Everybody has a story to tell, only if they feel they can trust you with their stories, and the hosts have proven their mettle. At certain points, you feel like eavesdropping on somebody’s therapy session, and I say this in the most positive way. You connect to the stories easily even though you might never have lived that experience. Through this pod, I have gained more humanity, understood varying perspectives better, and appreciated people’s journeys more.

If More Let’s Divide is as educative as it is inspiring. The range of the guests, from age, to experience to career choices makes the average one hour and 30 minutes that you spend on it one of the most important periods of your week.

There has been an influx of podcasts and YouTube shows in the past few years. Ghana has a documentation problem and these new shows documenting our now is great. It is good that other podcasts or shows talk about the trending stuff.
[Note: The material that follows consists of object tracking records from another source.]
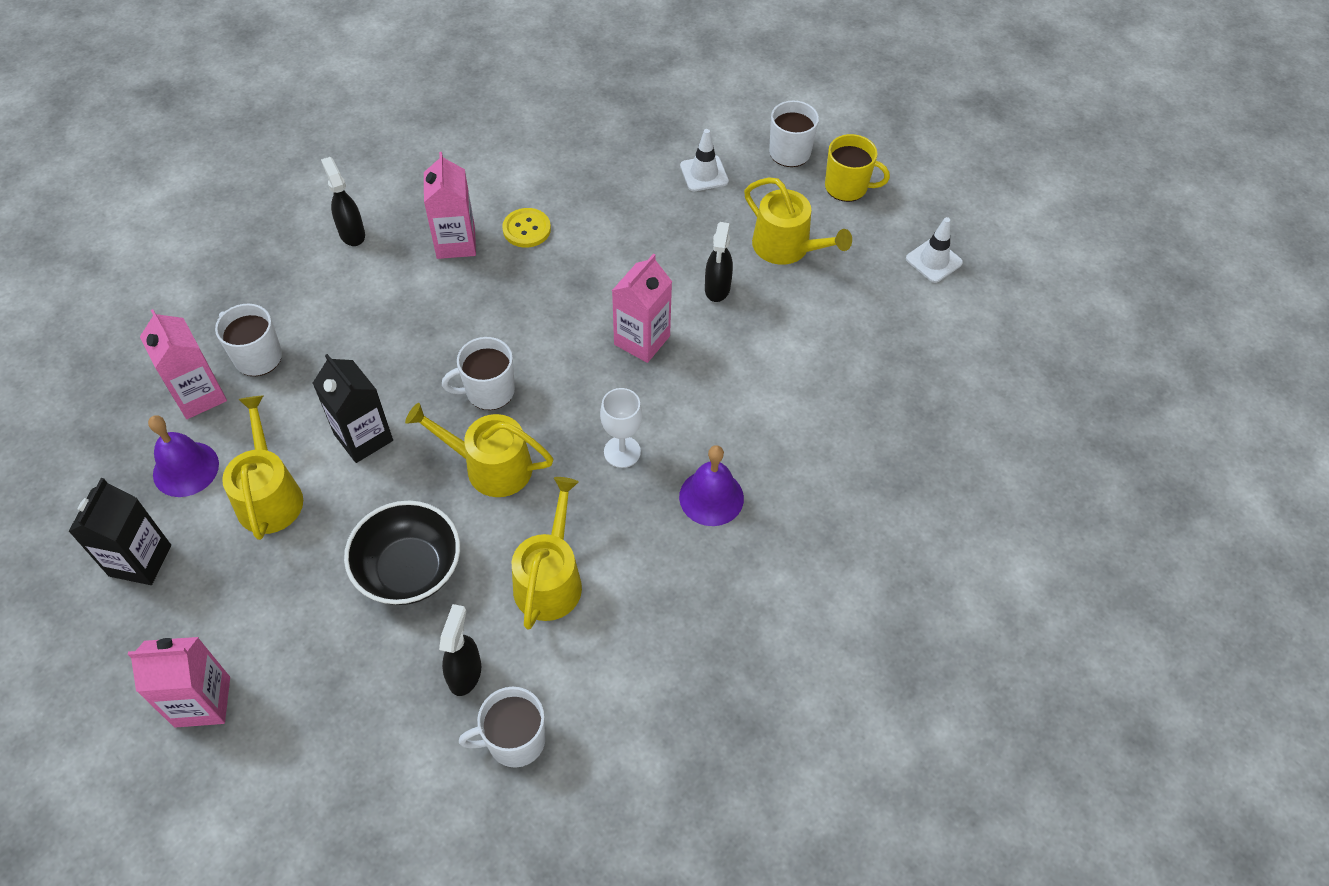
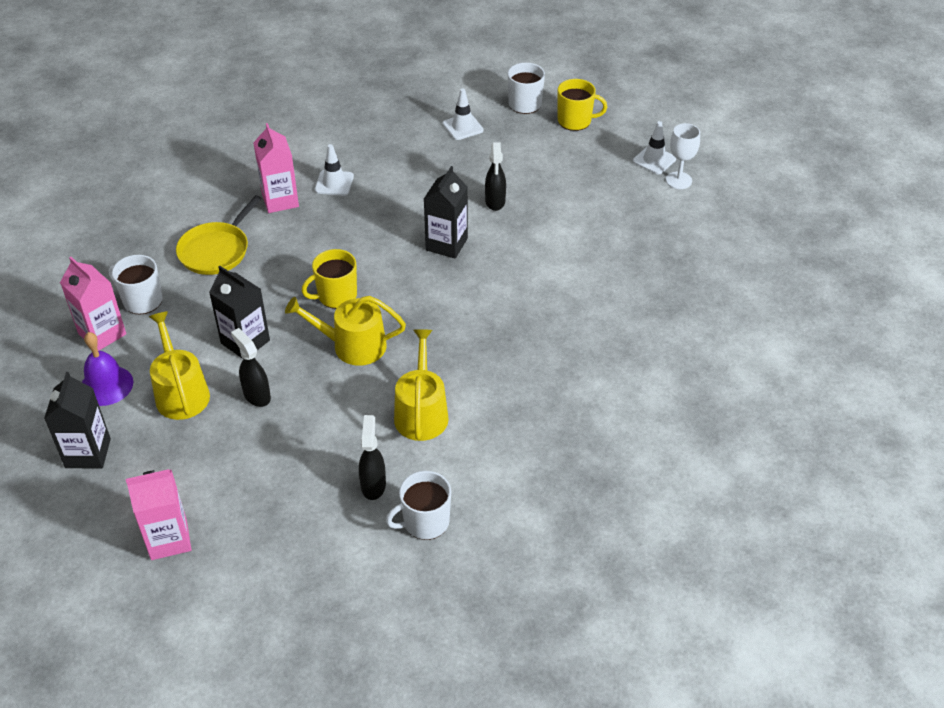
camera: 10 degrees left, 10 degrees down
(352, 233) = (194, 206): black spray bottle -> black spray bottle (256, 395)
(362, 301) = (216, 250): none -> yellow pan
(409, 570) = (308, 424): black bowl -> none
(488, 391) = (336, 296): white mug -> yellow mug
(526, 229) = (334, 183): yellow button -> white traffic cone
(622, 452) = (453, 320): white goblet -> white goblet (678, 180)
(642, 340) = (446, 244): pink carton -> black carton
(711, 497) = (530, 339): purple bell -> none
(787, 247) = (540, 167): yellow watering can -> none

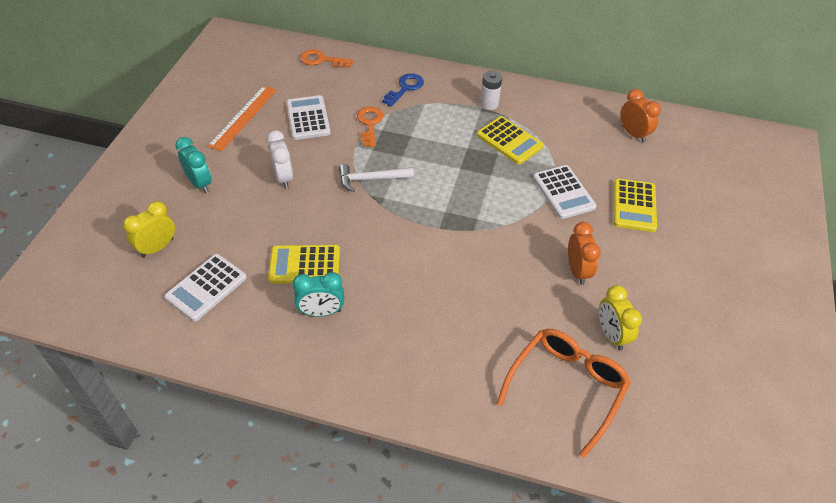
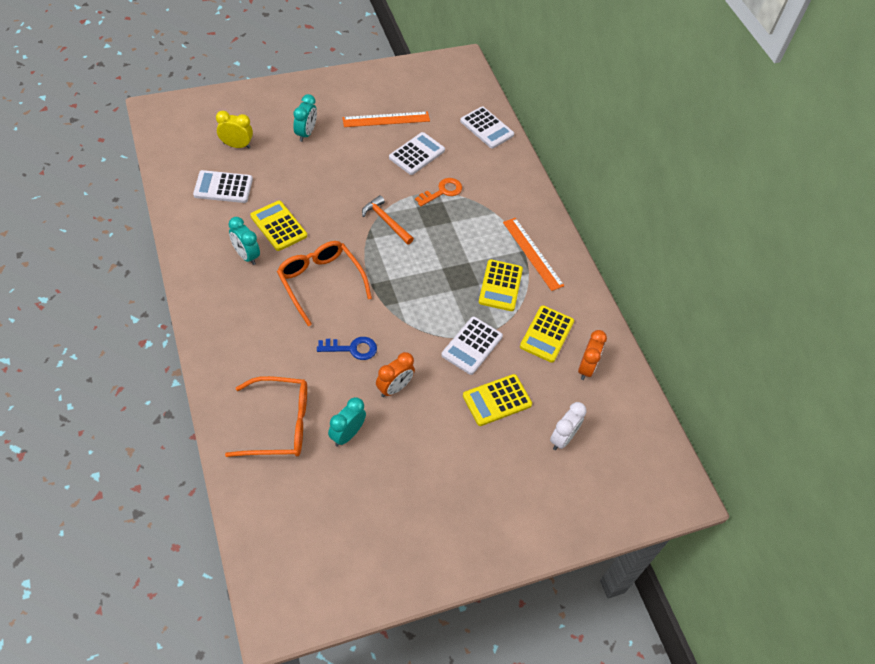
camera: 50 degrees right, 5 degrees up
(283, 178) = (347, 173): white clock -> white clock (562, 438)
(322, 60) = (486, 128): orange key -> white calculator
(371, 179) = (386, 221): white hammer -> orange hammer
(405, 88) = (502, 193): blue key -> blue key (352, 348)
(409, 266) = (321, 283): none -> orange glasses
(489, 104) = (532, 253): white battery -> orange ruler
(582, 139) = (546, 334): none -> yellow calculator
(611, 335) = (347, 434): yellow clock -> turquoise clock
There is a lot of backtracking that we need to do though, and If More Let’s Divide does some of this quite well by inviting the greats like Reggie Rockstone, Panji Anoff, and the Prof Collins’s who at the start of their generation, were heavily involved in the cultural change then whilst still keeping tabs on the Baaba J’s and Bright Ackwerh’s doing incredible things now.

As a culture enthusiast, listening to Mutombo and Fred go into detail with guests feels like I am in the conversation, conversations with friends that go on forever. Unlike the pretentious living that has become synonymous with Ghana, on If More Let’s Divide, nothing is off the table – unless you don’t want to make that journey.

If you have yet to listen, go to your favourite platform and immerse yourself in the most relevant conversation in Ghana.